BEGIN
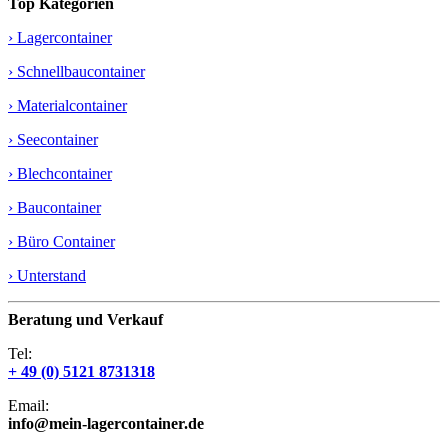
Top Kategorien
› Lagercontainer
› Schnellbaucontainer
› Materialcontainer
› Seecontainer
› Blechcontainer
› Baucontainer
› Büro Container
› Unterstand
Beratung und Verkauf
Tel:
+ 49 (0) 5121 8731318
Email:
info@mein-lagercontainer.de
END
Nothing in the entries above should change when they are printed again, except that the pictures are dropped.

• Written response:
Top Kategorien
› Lagercontainer
› Schnellbaucontainer
› Materialcontainer
› Seecontainer
› Blechcontainer
› Baucontainer
› Büro Container
› Unterstand
Beratung und Verkauf
Tel:
+ 49 (0) 5121 8731318
Email:
info@mein-lagercontainer.de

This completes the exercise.